Oleh karena itu pihaknya tidak bisa memberikan sanksi kepada dua pejabatnya. "Kalau nggak salah masak kena sanksi. Kalau salah kita tindak, pasti tidak ada kompromi kalau salah," kata Prasetyo di kantornya.

Prasetyo juga mengatakan bahwa pihaknya belum memiliki rencana untuk memindahkan keduanya terkait kasus tersebut.
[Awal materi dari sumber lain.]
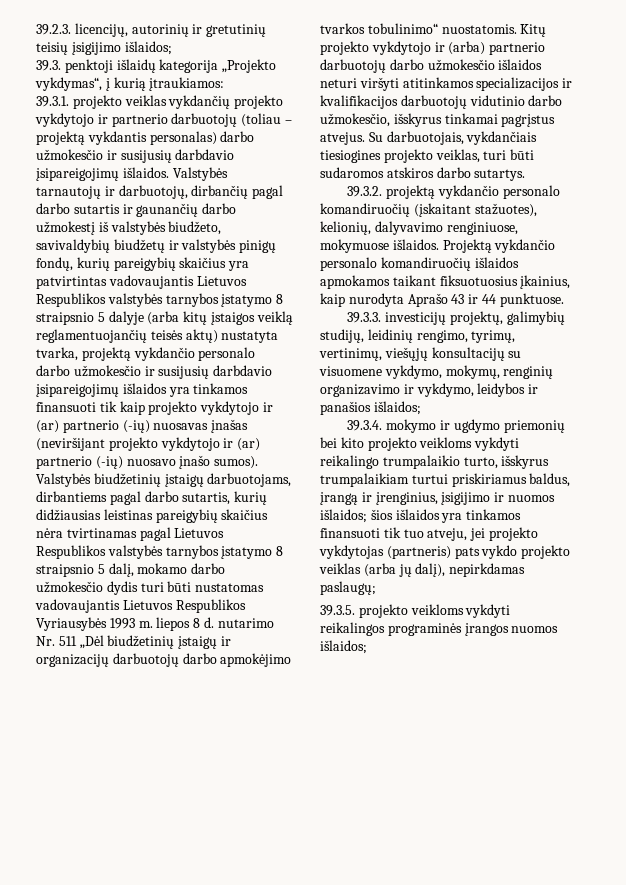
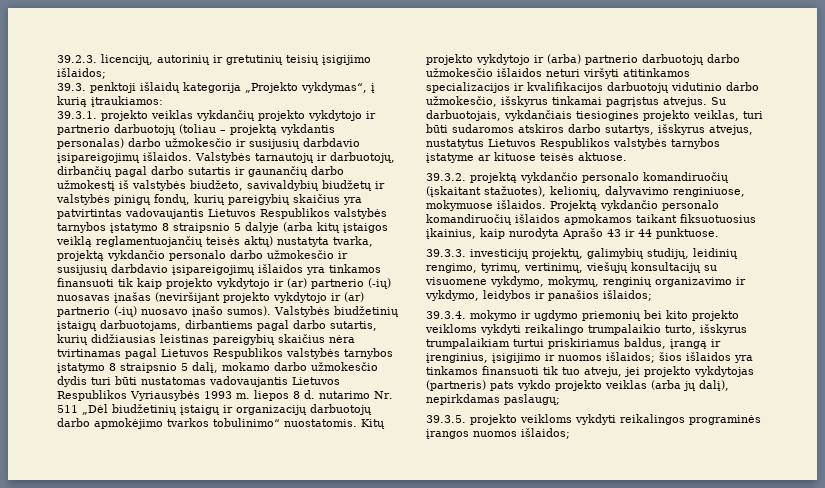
[474,169,526,181] sutartys. -> [605,124,753,135] [426,138,720,149] [426,152,627,163] sutartys, išskyrus atvejus, nustatytus Lietuvos Respublikos valstybės tarnybos įstatyme ar kituose teisės aktuose.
Apalagi dari proses pemeriksaan Sudung dan Tomo tidak terbukti melakukan pelanggaran etika sesuai peraturan instansi yang dipimpinnya.

"Kita lihat dulu kalau tidak salah kenapa harus dicabut kenapa harus dicabut (dipindahkan)," kata Prasetyo.

Prasetyo mengatakan bahwa pihak Sudung dan Tomo dianggap tidak mengetahui bahwa mereka akan diberikan suap oleh pihak PT Brantas Abipraya. "Sejauh yang diklarifikasi dan diperiksa oleh Jamwas tidak ada masalah apa-apa. Bahwa ada orang yang berusaha menyuap, tidak harus yang bersangkutan itu tahu," imbuhnya.

Meskipun begitu, Prasetyo mempersilahkan jika KPK terus mendalami keterlibatan keduanya. Politisi Partai Nasional Demokrat ini menyatakan menghargai jika lembaga antirasuah tersebut mempunyai pendapat lain. "Selanjutnya silahkan mereka (KPK) mengkaji lebih jauh. Tapi temuan kami seperti itu," tuturnya.